**Exercise:** Starting at the top of the entries below, set down every line exactly, please, until you reach the line with "Einsatzhafen Villa eine", which is included too.

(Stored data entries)
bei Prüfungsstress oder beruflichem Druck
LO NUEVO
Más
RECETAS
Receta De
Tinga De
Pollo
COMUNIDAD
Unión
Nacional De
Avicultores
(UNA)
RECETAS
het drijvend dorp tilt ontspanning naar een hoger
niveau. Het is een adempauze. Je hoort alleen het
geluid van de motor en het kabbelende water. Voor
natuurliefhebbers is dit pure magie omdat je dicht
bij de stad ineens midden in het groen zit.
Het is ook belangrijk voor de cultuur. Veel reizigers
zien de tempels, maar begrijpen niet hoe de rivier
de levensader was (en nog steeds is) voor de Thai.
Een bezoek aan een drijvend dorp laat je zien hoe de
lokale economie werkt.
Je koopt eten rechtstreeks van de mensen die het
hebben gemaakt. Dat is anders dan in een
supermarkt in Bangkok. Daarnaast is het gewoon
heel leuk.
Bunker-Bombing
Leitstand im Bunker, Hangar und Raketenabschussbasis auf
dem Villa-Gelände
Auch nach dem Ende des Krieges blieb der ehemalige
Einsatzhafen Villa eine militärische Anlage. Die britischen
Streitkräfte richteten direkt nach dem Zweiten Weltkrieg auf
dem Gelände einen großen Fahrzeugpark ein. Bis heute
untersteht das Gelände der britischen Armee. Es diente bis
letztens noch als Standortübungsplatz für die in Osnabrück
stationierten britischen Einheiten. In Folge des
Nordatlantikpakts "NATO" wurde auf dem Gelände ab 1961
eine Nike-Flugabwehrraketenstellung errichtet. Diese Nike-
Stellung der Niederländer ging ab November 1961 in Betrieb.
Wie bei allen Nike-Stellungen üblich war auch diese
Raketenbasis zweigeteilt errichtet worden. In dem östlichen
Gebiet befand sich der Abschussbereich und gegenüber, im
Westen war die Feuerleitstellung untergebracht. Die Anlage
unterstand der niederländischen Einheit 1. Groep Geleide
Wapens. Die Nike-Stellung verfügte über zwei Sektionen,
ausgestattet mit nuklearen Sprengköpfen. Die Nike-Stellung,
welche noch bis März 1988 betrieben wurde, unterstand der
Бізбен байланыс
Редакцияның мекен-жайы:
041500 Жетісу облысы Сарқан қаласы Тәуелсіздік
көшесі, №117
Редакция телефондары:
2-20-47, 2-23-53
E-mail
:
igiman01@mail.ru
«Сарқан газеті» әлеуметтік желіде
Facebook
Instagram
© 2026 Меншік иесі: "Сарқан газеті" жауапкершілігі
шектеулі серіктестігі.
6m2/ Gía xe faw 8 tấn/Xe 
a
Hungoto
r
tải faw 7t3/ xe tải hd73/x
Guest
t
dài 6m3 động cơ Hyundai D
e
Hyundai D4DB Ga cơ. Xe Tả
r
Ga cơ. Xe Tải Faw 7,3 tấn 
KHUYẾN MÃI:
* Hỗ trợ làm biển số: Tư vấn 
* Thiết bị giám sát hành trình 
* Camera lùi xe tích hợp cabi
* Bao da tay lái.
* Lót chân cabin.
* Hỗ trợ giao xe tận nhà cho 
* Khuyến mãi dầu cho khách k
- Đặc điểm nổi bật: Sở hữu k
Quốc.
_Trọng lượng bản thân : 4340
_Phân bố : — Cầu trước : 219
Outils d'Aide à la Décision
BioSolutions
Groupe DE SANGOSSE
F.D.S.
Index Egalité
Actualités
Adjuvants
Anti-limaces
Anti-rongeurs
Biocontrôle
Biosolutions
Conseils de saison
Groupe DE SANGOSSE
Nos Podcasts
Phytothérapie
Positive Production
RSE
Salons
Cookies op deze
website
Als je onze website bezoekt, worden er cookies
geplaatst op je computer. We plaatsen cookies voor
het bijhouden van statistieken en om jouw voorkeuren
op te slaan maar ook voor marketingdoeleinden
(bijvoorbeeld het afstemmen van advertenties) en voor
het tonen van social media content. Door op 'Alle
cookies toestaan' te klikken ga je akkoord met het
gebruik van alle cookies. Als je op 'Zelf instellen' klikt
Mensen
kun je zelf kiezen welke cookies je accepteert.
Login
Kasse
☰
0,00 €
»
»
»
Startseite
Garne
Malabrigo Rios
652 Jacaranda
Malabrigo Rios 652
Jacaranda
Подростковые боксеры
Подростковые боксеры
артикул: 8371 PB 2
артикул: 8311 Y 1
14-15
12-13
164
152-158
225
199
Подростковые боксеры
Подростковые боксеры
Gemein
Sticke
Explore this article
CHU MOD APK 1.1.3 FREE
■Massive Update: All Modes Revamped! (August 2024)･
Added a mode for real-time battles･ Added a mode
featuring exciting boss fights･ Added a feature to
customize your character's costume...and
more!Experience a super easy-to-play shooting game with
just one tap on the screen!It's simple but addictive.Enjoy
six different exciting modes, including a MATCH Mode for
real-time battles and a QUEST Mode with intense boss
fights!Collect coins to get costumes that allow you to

**Solution below:**
bei Prüfungsstress oder beruflichem Druck
LO NUEVO
Más
RECETAS
Receta De
Tinga De
Pollo
COMUNIDAD
Unión
Nacional De
Avicultores
(UNA)
RECETAS
het drijvend dorp tilt ontspanning naar een hoger
niveau. Het is een adempauze. Je hoort alleen het
geluid van de motor en het kabbelende water. Voor
natuurliefhebbers is dit pure magie omdat je dicht
bij de stad ineens midden in het groen zit.
Het is ook belangrijk voor de cultuur. Veel reizigers
zien de tempels, maar begrijpen niet hoe de rivier
de levensader was (en nog steeds is) voor de Thai.
Een bezoek aan een drijvend dorp laat je zien hoe de
lokale economie werkt.
Je koopt eten rechtstreeks van de mensen die het
hebben gemaakt. Dat is anders dan in een
supermarkt in Bangkok. Daarnaast is het gewoon
heel leuk.
Bunker-Bombing
Leitstand im Bunker, Hangar und Raketenabschussbasis auf
dem Villa-Gelände
Auch nach dem Ende des Krieges blieb der ehemalige
Einsatzhafen Villa eine militärische Anlage. Die britischen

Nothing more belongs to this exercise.